Go through the records that follow and tally the lines with "marks" in them; answer with the number alone.

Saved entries
++++++++++

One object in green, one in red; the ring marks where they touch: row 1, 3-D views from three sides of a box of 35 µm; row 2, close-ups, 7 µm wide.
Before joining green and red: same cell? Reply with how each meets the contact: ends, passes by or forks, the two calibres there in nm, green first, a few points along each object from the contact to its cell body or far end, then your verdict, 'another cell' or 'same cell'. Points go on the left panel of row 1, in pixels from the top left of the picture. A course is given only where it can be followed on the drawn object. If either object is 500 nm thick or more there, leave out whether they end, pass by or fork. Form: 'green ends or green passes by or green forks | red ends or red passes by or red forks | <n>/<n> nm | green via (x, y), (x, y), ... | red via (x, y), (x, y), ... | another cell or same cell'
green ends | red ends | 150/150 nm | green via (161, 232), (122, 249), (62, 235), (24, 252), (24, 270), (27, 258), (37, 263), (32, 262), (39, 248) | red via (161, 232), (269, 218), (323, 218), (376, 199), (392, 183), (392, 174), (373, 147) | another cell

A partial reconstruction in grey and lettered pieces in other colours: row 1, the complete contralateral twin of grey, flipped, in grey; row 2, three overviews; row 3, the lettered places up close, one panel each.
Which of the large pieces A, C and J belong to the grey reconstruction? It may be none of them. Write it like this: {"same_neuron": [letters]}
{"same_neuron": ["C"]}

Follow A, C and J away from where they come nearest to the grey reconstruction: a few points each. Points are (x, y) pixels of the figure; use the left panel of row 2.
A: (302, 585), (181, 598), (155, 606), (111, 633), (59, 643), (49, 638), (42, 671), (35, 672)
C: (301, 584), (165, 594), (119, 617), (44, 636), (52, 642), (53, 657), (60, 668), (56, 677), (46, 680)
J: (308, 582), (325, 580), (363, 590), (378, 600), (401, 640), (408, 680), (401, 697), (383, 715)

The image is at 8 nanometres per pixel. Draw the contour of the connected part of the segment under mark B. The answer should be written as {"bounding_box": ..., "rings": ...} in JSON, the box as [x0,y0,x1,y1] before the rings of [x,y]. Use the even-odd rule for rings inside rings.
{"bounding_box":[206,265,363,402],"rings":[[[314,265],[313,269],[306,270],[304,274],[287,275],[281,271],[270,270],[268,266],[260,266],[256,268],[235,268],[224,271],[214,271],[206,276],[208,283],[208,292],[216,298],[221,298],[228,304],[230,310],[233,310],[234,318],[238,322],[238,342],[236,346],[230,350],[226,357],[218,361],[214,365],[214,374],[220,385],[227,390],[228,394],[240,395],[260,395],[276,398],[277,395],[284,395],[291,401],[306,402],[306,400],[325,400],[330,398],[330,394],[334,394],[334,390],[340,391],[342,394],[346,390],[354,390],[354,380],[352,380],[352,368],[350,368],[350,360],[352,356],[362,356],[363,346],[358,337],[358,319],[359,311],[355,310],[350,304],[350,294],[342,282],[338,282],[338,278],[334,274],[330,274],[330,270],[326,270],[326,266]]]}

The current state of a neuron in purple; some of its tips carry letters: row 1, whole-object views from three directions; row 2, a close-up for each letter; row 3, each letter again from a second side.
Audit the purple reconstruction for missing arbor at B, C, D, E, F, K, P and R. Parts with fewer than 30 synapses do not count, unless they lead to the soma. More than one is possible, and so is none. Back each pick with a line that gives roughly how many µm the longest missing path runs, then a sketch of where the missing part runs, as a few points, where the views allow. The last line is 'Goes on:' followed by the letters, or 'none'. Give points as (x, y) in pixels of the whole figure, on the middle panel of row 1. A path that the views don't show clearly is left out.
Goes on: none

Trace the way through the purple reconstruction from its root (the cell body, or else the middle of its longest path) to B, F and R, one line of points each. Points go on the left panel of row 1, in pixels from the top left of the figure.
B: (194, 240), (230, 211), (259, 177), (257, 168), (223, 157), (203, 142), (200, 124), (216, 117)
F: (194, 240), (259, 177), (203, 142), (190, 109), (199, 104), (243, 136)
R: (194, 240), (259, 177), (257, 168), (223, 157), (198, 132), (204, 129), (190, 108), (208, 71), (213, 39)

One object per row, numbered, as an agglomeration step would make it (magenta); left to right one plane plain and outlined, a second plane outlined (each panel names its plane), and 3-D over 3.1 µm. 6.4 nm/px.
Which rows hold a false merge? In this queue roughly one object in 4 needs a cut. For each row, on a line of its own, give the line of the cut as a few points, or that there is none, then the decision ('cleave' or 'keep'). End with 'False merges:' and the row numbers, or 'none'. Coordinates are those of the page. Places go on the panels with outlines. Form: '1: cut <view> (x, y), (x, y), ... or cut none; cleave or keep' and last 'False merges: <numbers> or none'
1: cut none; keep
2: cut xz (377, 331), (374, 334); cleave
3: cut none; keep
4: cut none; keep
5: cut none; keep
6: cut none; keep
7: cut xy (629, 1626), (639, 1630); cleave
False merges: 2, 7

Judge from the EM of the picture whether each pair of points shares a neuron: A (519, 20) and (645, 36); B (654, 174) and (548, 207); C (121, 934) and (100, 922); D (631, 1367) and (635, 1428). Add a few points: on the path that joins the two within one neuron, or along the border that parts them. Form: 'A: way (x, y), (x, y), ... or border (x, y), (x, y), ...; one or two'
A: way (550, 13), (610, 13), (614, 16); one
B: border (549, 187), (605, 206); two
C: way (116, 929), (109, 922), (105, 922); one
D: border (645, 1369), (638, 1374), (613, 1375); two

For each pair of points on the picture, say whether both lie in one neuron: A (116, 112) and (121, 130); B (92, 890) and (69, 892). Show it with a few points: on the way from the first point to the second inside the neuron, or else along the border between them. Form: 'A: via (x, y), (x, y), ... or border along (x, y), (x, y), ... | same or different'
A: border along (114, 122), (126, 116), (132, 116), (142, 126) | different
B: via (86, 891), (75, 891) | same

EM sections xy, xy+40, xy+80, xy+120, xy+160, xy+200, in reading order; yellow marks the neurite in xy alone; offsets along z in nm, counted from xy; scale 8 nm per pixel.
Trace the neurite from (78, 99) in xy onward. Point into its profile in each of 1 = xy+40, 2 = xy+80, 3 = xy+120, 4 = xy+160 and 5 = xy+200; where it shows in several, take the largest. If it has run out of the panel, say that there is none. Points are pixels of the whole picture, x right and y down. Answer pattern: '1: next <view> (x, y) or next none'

++++++++++

Solution:
2